Data extracted from a collection:
----------------

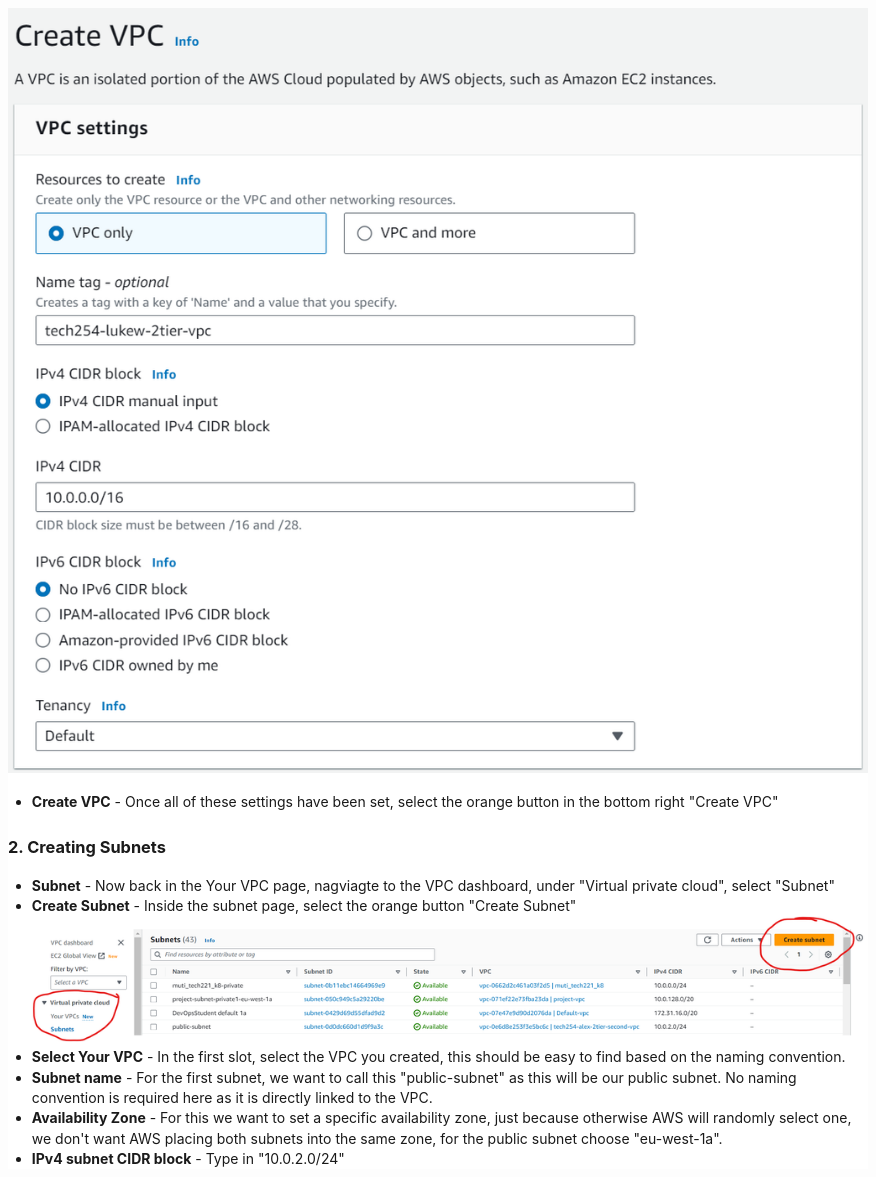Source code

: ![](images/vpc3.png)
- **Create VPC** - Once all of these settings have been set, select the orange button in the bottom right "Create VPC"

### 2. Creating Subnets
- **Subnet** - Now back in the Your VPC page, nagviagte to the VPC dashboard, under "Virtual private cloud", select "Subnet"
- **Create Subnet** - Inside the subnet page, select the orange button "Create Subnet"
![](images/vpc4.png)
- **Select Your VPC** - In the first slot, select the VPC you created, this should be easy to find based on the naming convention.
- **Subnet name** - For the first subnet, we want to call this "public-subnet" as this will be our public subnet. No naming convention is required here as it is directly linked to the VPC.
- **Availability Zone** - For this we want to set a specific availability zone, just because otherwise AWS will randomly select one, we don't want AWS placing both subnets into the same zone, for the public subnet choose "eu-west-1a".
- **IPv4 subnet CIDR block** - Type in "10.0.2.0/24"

----------------

Task prompt: Go through the lines above and copy any that contain "page".

Worked solution:
- **Subnet** - Now back in the Your VPC page, nagviagte to the VPC dashboard, under "Virtual private cloud", select "Subnet"
- **Create Subnet** - Inside the subnet page, select the orange button "Create Subnet"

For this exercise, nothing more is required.